Vai por aí uma revoada de processos interpostos pelo senhor primeiro-ministro, só porque dá de caras com opinião publicada que lhe é pouco simpática. O ar está cada vez mais irrespirável. Era o que mais faltava a opinião ser cerceada pelos humores do senhor primeiro-ministro. Não há quem lhe explique (nem o ideólogo do regime, o sabático académico Santos Silva) que esta exasperação remetida para os tribunais não cuida da tão sagrada imagem de sua excelência? Pela parte que me toca, que nunca nutri simpatia pela personagem, e menos ainda a partir do momento em que se convenceu da aura de timoneiro da pátria, estes episódios têm serventia: não me recordo de político de tão fraco calibre, político que me irrite tanto como este senhor que, consta, ainda vou ter que aturar mais cinco anos com o leme nas mãos.
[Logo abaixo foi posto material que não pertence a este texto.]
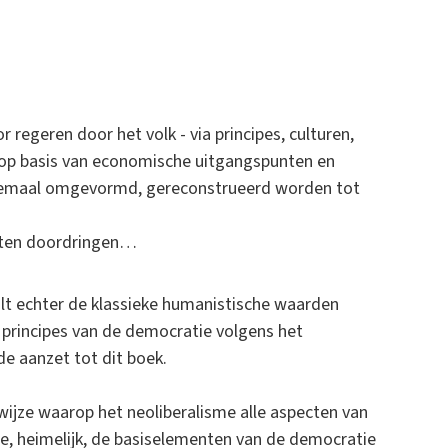
r regeren door het volk - via principes, culturen,
op basis van economische uitgangspunten en
llemaal omgevormd, gereconstrueerd worden tot
oeten doordringen…
alt echter de klassieke humanistische waarden
 principes van de democratie volgens het
e aanzet tot dit boek.
ijze waarop het neoliberalisme alle aspecten van
, heimelijk, de basiselementen van de democratie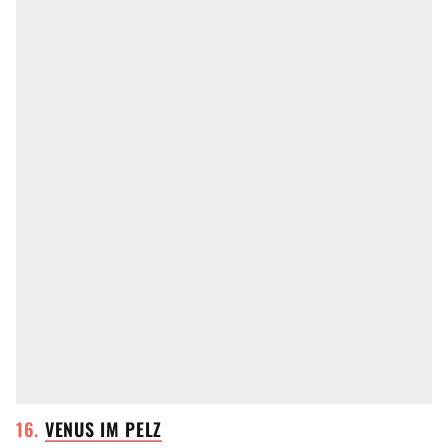
VENUS IM
PELZ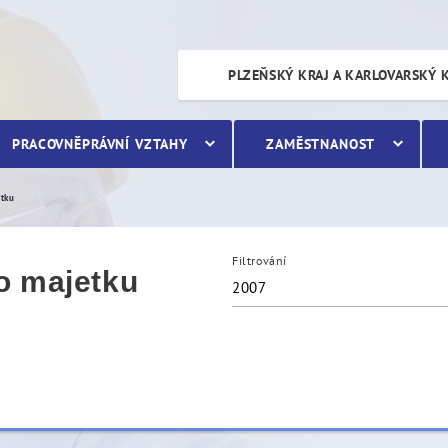
etku
PLZEŇSKÝ KRAJ A KARLOVARSKÝ 
PRACOVNĚPRÁVNÍ VZTAHY
ZAMĚSTNANOST
etku
Filtrování
o majetku
2007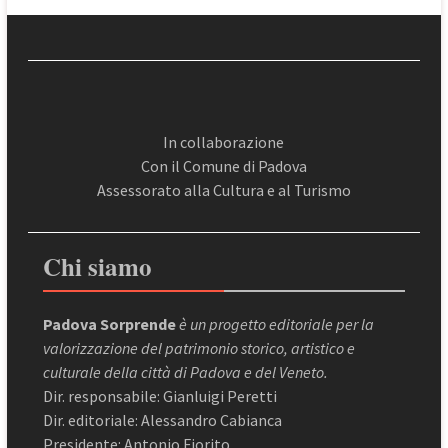
In collaborazione
Con il Comune di Padova
Assessorato alla Cultura e al Turismo
Chi siamo
Padova Sorprende
è un progetto editoriale per la
valorizzazione del patrimonio storico, artistico e
culturale della città di Padova e del Veneto.
Dir. responsabile: Gianluigi Peretti
Dir. editoriale: Alessandro Cabianca
Presidente: Antonio Fiorito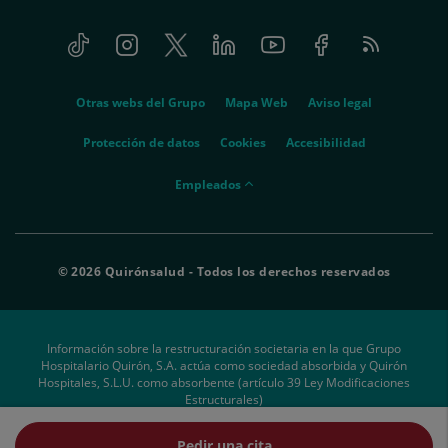
Tiktok
Instagram
Twitter
Linkedin
Youtube
Facebook
Feed
menu-
RSS
social
menu-
Otras webs del Grupo
Mapa Web
Aviso legal
legal
Protección de datos
Cookies
Accesibilidad
menu-
Empleados
empleados
© 2026 Quirónsalud - Todos los derechos reservados
Información sobre la restructuración societaria en la que Grupo
Hospitalario Quirón, S.A. actúa como sociedad absorbida y Quirón
Hospitales, S.L.U. como absorbente (artículo 39 Ley Modificaciones
Estructurales)
Pedir una cita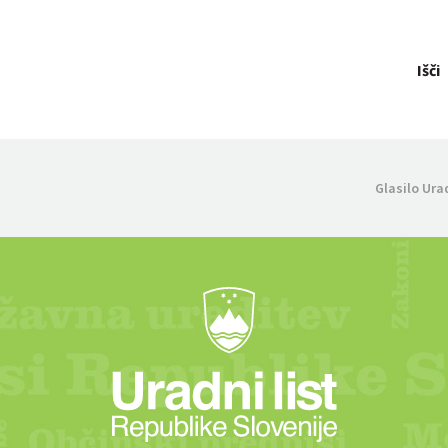
Išči
Glasilo Ura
Admito que isto já é cansativo – escrever, uma e outra e ainda uma vez mais, sobre a personagem. Só que a fobia de aparecer, a febre pela imagética impecável, como se governar fosse apenas um exercício muito bem encenado de composição de imagem, assalta os neurónios. Já há algum tempo que exerço a pessoal censura sempre que a personagem aparece na pose e com o discurso de delegado de propaganda médica (sem ofensa para os ditos): corto-lhe o pio, o dedo polegar pressionando o canal mais a jeito só para retirar aquela cara sabe-se lá porquê triunfante do ecrã.
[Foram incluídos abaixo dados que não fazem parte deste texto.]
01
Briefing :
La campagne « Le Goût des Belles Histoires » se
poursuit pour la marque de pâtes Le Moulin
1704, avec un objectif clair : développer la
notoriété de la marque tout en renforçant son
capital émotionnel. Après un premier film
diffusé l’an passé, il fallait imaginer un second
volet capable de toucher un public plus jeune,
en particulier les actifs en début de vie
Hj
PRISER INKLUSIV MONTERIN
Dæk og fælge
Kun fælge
Por estes dias é preciso ter cuidado com o que se escreve acerca do senhor primeiro-ministro. Pelos vistos, ele tem uma equipa numerosa a espiolhar a imprensa, um dia destes até os blogues, a separar o trigo do joio para saber quando há escritos ofensivos à sua integridade, honra e bom nome (não necessariamente por esta ordem). A sua indefectível admiradora, a directora da DREN, fez escola na estalinista espionagem de tudo o que se escrevera sobre a senhora. Já há precedentes. Não fosse este blogue lido apenas por quem o escreve, teria que reservar umas largas horas a rever as muitas palavras nada simpáticas que já aqui foram debitadas sobre o senhor. Ou talvez não. A honra não seria ser processado por um primeiro-ministro – que este o foi por acidente, só poderia ter sido numa terra que, em mediocridade, é fiel à imagem de quem a governa. Seria excitante ser processado pela personagem, não pela figura.
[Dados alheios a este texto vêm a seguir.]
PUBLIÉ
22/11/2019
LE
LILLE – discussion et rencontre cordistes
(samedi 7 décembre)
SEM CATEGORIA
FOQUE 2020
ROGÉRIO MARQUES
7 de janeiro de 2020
Por exemplo: podia vir aqui pedir emprestada a Mourinha apetência pelo narcisismo e indignar-me com o ranking elaborado por um grupelho de estapafúrdia gente ligada à "moda", pois o ranking colocava o senhor primeiro-ministro em sexto lugar entre os mais elegantes e mais bem vestidos em todo o mundo. Cá vem o narcisismo a rodos: numa pausa para amadurecer os pensamentos, até nem havia razões para indignação; ao invés, seria um pretexto para me envaidecer, pois teria a certeza que estava entre os cinco mais elegantes do mundo. Para logo depois me desligar da torrente narcisista e concluir: como se isso tivesse algum interesse.
A irritação solene que o senhor primeiro-ministro causa chega a ser patológica. Tanto que, já terá sido notado, me recuso a pronunciar o seu nome. E só o faço para não ofender o notável filósofo grego, que não tem culpa de, séculos mais tarde, outra figura pública ter abocanhado o seu nome, não lhe prestando a homenagem que merecia, atendendo à fraca têmpera que traz consigo. Quando chego ao ponto de comparar a sua elegância com a minha, dou conta de como esta personagem é doentia. Tenho que fazer uma promessa a mim mesmo: nada de noticiários na televisão ou no rádio, nada de jornais. A sanidade mental exige que seja uma ilha no conhecimento do mundo. Ou, um dia destes, este blogue ainda se transforma num blogue de fãs do anti-primeiro-ministro.
Não lhe quero dar essa importância, mais do que a que já compulsou em mim. Tanto assim que, dando azo ao voto niilista (isto é: votar num partido qualquer desde que não seja PS), nas eleições legislativas vou quebrar o hábito abstencionista e escolher, simbolicamente, um partido minúsculo qualquer (desde que não seja de esquerda).